If you haven’t moved in awhile, you may rest assured that it’s still awful.

It’s amazing how much miscellaneous stuff can fit into 800 square feet of one-bedroom apartment.

No, this is not going to be one of those anguished, “We have too much stuff,” stories.

Maybe we collectively do. Maybe you do. If so then get rid of some. Moving is good for that.

Over the last few weeks, I sorted out my stuff and my connections to it.

Some things are obviously necessary – food and objects essential to basic food preparation, hygiene, clothing, important papers. A computer with Internet connection is now necessary, too.

There’s a subset of necessities that seems to be where the slide starts, though.

You don’t need a shower curtain for bathing, but it helps greatly. You don’t need metal utensils and ceramic plates, either (I lived on paper and plastic for the last 2 weeks), but these things are comfortable.

If comfort is a combination of safety and connection/belonging with a dash of fun then comfort is necessary on an emotional level, albeit not on the level of physical survival.

I spent the last year without a television. It wasn’t a social experiment. I just couldn’t find a cable package that I liked.

There were times when I missed the information about the larger world provided by television. I did not miss the illusion of relationships.

Sometimes, I was grateful for the silence in which I could hear my own thoughts.

Sometimes, I missed the fun of watching the half-dozen or so shows that I like. Fun is a basic human need, too, though paying for 400 channels that I won’t watch is wasteful.

Comfort objects seem to be an addendum to the pile of stuff that we need, not quite landing in the pile of stuff that we want, which is to say, luxuries.

Necessary items can become luxuries based on quantity. I’m sure that I don’t need all of the t-shirts and sweat shirts that I’ve accumulated over the years, even though clothing is a basic need.

There is a clear moral line when we love objects, not in the slang sense, as a synonym for “really like,” but truly love things.

We set ourselves up to mistreat other persons, who deserve our love, in defense of those objects, which don’t deserve or reciprocate our love, and that’s wrong and selfish and destructive.

If you read this column regularly (thank you) then you know about the changes in my family that happened in November 2013 and July 2012.
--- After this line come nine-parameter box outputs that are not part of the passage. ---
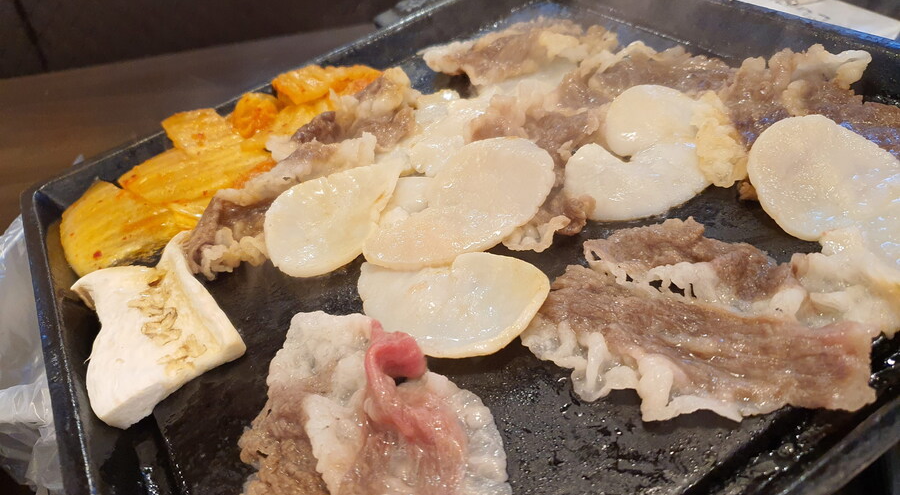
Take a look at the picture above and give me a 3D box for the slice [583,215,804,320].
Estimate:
[{"bbox_3d":[0.090,0.004,0.249,0.080,0.018,0.041,24,54,38],"label":"slice"}]

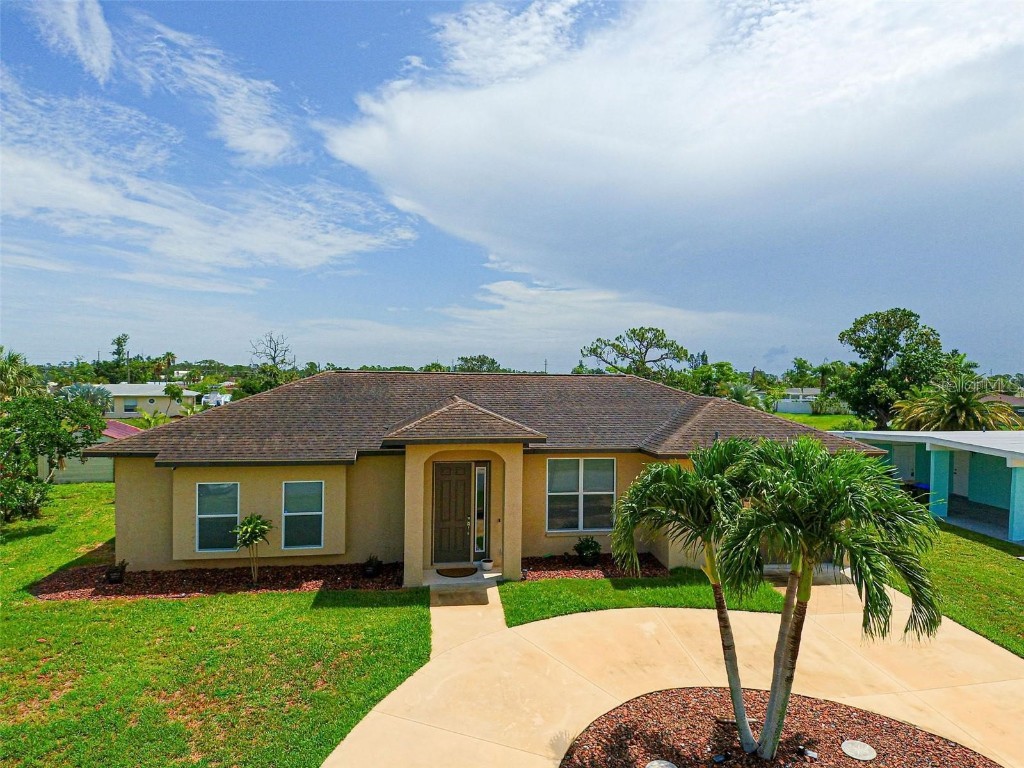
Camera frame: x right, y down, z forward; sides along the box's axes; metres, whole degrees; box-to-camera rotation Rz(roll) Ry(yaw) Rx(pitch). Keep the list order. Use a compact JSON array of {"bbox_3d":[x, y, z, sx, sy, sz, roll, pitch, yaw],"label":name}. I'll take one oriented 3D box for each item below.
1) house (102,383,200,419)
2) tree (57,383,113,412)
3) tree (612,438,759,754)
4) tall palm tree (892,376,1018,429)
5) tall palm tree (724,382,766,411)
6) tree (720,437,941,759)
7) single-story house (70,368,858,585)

As I packed, I was acutely aware that there will be a day when there is no more “Me” and thus no more “My” or “Mine.”

In the days and weeks after that first day without me, someone (I hope, someone who knew and loved me) will sort my stuff into piles of “keep” and “sell” and “donate to charity” and “give away” and “recycle” and “trash.”

All of those Lewes Polar Bear sweatshirts won’t matter to anyone else. Depending on who handles my estate, some might survive as relics of a relationship and a life with me, but most are headed to the trash when I die.

Again, that’s where the relationship comes in.

If a husband drops his wife’s favorite coffee mug, that’s unpleasant, sure, but if the broken mug leads to a crack in the relationship? When you bought that mug, did you expect it to last forever?

Kept or not, “forever” is the promise that you made to your spouse, so which is more important in that moment amid the coffee and the shards?

There’s nothing wrong with comfort, fun, or luxuries, but every purchase is really a rental.